The code is available at https://code.google.com/p/startupequitysimulator/ along with some extremely basic documentation. I know that I haven't gotten all the scenarios exactly right, so contributions or improvements are definitely welcome.

Preferred Stock Background

The key point that everyone in a VC backed company should understand is the difference between the stock VCs buy (called preferred stock) and the stock you and I get (common stock). Preferred stock is called that because it gets preferential treatment over common stock. As far as dividing up the proceeds from the sale of a company, that preferential treatment usually falls into two broad categories: preferences and anti-dilution provisions.

If there are multiple rounds of financing, each new round of preferred stock sold is called a "series" with the most recent series being "senior" to the older series. Debt is usually the most senior in a company's capital structure. Then higher seniority stock holders get paid before more junior stock holders. Common stock is the most junior of all.

Preferred stock almost always has the right to convert to common stock. Conversion causes the investor to lose any special privileges that the preferred stock holds. The preferred shares may not necessarily convert 1-to-1 into common stock depending on anti-dilution provisions. Typically, investor A will have the right to convert each preferred share into more than one common share if subsequent investor B paid less per share than A did.

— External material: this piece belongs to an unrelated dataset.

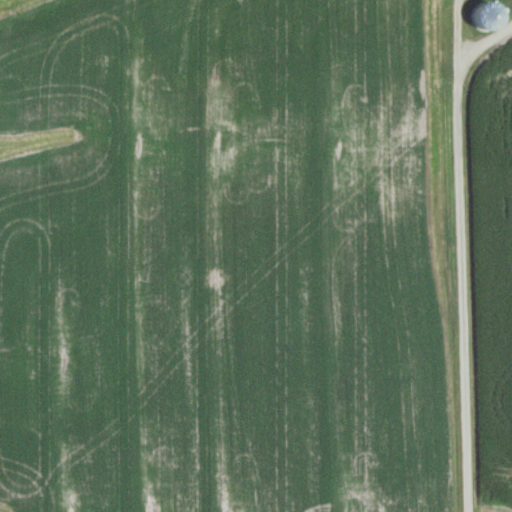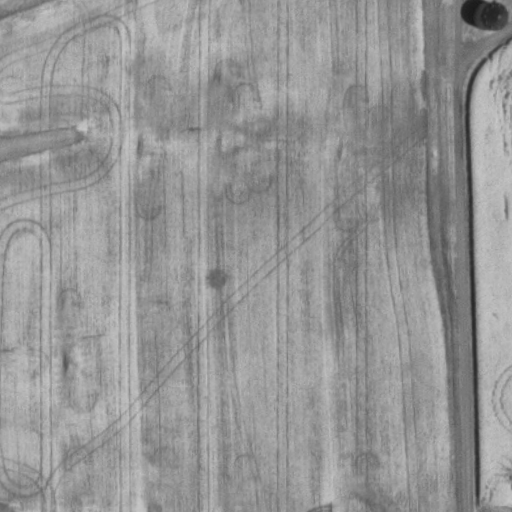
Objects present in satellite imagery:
road: (462, 281)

There are several different standard ways to calculate how A's conversion ratio from preferred to common should be adjusted when B invests at a lower price. The two most common forms are called broad-weighted and full-ratchet. The former averages A and B's prices while the latter fully adjusts A's price down to B's price.

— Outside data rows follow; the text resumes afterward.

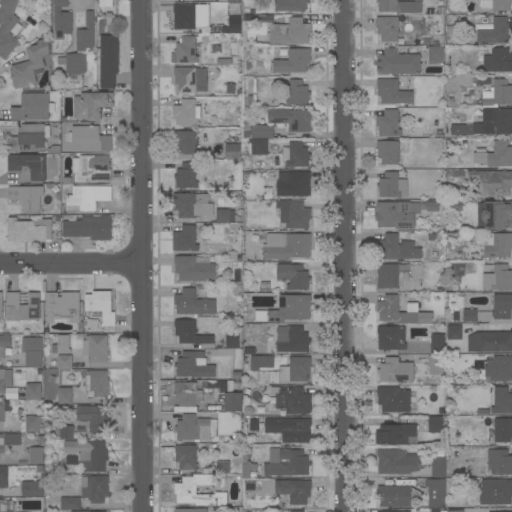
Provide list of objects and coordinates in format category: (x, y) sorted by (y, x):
road: (87, 1)
building: (60, 3)
building: (103, 3)
building: (105, 3)
building: (494, 4)
building: (290, 5)
building: (290, 5)
building: (496, 5)
building: (398, 6)
building: (399, 6)
building: (182, 16)
building: (184, 16)
building: (60, 17)
building: (62, 21)
building: (7, 27)
building: (8, 27)
building: (386, 28)
building: (387, 28)
building: (289, 32)
building: (289, 32)
building: (495, 32)
building: (496, 32)
building: (85, 34)
building: (83, 39)
building: (183, 50)
building: (185, 51)
building: (433, 54)
building: (435, 54)
building: (497, 60)
building: (502, 60)
building: (107, 61)
building: (107, 61)
building: (292, 62)
building: (292, 62)
building: (396, 62)
building: (397, 62)
building: (73, 63)
building: (75, 63)
building: (28, 64)
building: (30, 64)
building: (184, 78)
building: (183, 79)
building: (459, 89)
building: (295, 91)
building: (391, 92)
building: (392, 92)
building: (497, 92)
building: (297, 93)
building: (452, 93)
building: (498, 94)
building: (89, 104)
building: (90, 105)
building: (31, 107)
building: (32, 107)
building: (185, 112)
building: (186, 113)
building: (290, 119)
building: (291, 119)
building: (494, 122)
building: (387, 123)
building: (388, 123)
building: (487, 124)
building: (459, 130)
building: (262, 131)
building: (28, 135)
building: (27, 137)
building: (259, 138)
building: (88, 139)
building: (88, 139)
building: (183, 142)
building: (184, 142)
building: (259, 147)
building: (231, 151)
building: (232, 152)
building: (386, 152)
building: (387, 152)
building: (294, 154)
building: (295, 154)
building: (494, 155)
building: (495, 155)
building: (27, 164)
building: (28, 165)
building: (91, 168)
building: (91, 168)
building: (183, 175)
building: (186, 176)
building: (491, 182)
building: (492, 182)
building: (291, 183)
building: (292, 183)
building: (390, 185)
building: (392, 186)
building: (26, 197)
building: (26, 197)
building: (86, 197)
building: (87, 197)
building: (191, 205)
building: (192, 205)
building: (433, 205)
building: (292, 214)
building: (293, 214)
building: (395, 214)
building: (396, 214)
building: (494, 214)
building: (496, 214)
building: (223, 215)
building: (226, 216)
building: (86, 227)
building: (88, 228)
building: (28, 229)
building: (28, 230)
building: (183, 238)
building: (184, 239)
building: (497, 244)
building: (498, 245)
building: (285, 246)
building: (286, 246)
building: (395, 248)
building: (397, 248)
road: (146, 255)
road: (345, 256)
road: (73, 262)
building: (192, 269)
building: (193, 269)
building: (292, 275)
building: (392, 275)
building: (293, 276)
building: (497, 278)
building: (497, 278)
building: (191, 303)
building: (193, 303)
building: (0, 305)
building: (99, 305)
building: (1, 306)
building: (21, 306)
building: (61, 306)
building: (100, 306)
building: (502, 306)
building: (502, 306)
building: (22, 307)
building: (62, 307)
building: (286, 309)
building: (287, 309)
building: (395, 310)
building: (396, 310)
building: (470, 316)
building: (453, 332)
building: (454, 332)
building: (188, 333)
building: (190, 333)
building: (390, 337)
building: (290, 338)
building: (391, 338)
building: (293, 340)
building: (230, 341)
building: (232, 341)
building: (489, 341)
building: (489, 341)
building: (436, 342)
building: (437, 343)
building: (3, 344)
building: (4, 344)
building: (62, 344)
building: (61, 345)
building: (94, 348)
building: (95, 348)
building: (32, 351)
building: (31, 352)
building: (63, 361)
building: (64, 362)
building: (260, 362)
building: (260, 362)
building: (192, 364)
building: (436, 364)
building: (193, 365)
building: (497, 368)
building: (498, 368)
building: (295, 369)
building: (295, 370)
building: (394, 370)
building: (395, 371)
building: (5, 378)
building: (2, 381)
building: (96, 382)
building: (96, 383)
building: (32, 391)
building: (32, 391)
building: (186, 394)
building: (187, 394)
building: (64, 396)
building: (290, 399)
building: (393, 399)
building: (393, 399)
building: (293, 400)
building: (501, 400)
building: (502, 401)
building: (231, 402)
building: (233, 402)
building: (3, 409)
building: (1, 410)
building: (93, 417)
building: (94, 417)
building: (33, 423)
building: (33, 424)
building: (434, 424)
building: (253, 425)
building: (194, 427)
building: (195, 428)
building: (289, 429)
building: (502, 429)
building: (502, 429)
building: (65, 431)
building: (66, 431)
building: (295, 431)
building: (394, 434)
building: (396, 434)
building: (9, 439)
building: (9, 440)
building: (88, 454)
building: (89, 454)
building: (35, 455)
building: (36, 455)
building: (186, 456)
building: (185, 457)
building: (395, 461)
building: (396, 461)
building: (285, 462)
building: (498, 462)
building: (499, 462)
building: (286, 463)
building: (221, 466)
building: (437, 466)
building: (222, 467)
building: (438, 467)
building: (3, 476)
building: (3, 476)
building: (249, 477)
building: (31, 488)
building: (32, 488)
building: (93, 488)
building: (96, 489)
building: (192, 489)
building: (199, 491)
building: (292, 491)
building: (299, 491)
building: (495, 491)
building: (435, 492)
building: (495, 492)
building: (434, 493)
building: (393, 496)
building: (393, 496)
building: (68, 503)
building: (70, 503)
building: (5, 506)
building: (191, 510)
building: (79, 511)
building: (296, 511)
building: (393, 511)
building: (435, 511)
building: (455, 511)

When people talk about percent ownership, they're really talking about the "as converted to common" percent ownership. This is a hypothetical number of common shares that would result from adding together all the preferred shares if they converted into common shares, all the stock options or warrants issued plus any other common stock granted.

Preferences give the preferred stock holder the right to get some multiple of their investment off the top without regards to the percent ownership that stockholder has. Participating preferred gives the preferred holder the right to take their preferences off the top of the deal AND then still get a cut of what's left based on their percent ownership. Non-participating preferred means that preferred stockholder can EITHER take their preference off the top OR convert to common and participate on a percent ownership basis only. Capped participating preferred limits how much a preferred holder can make through their preferences.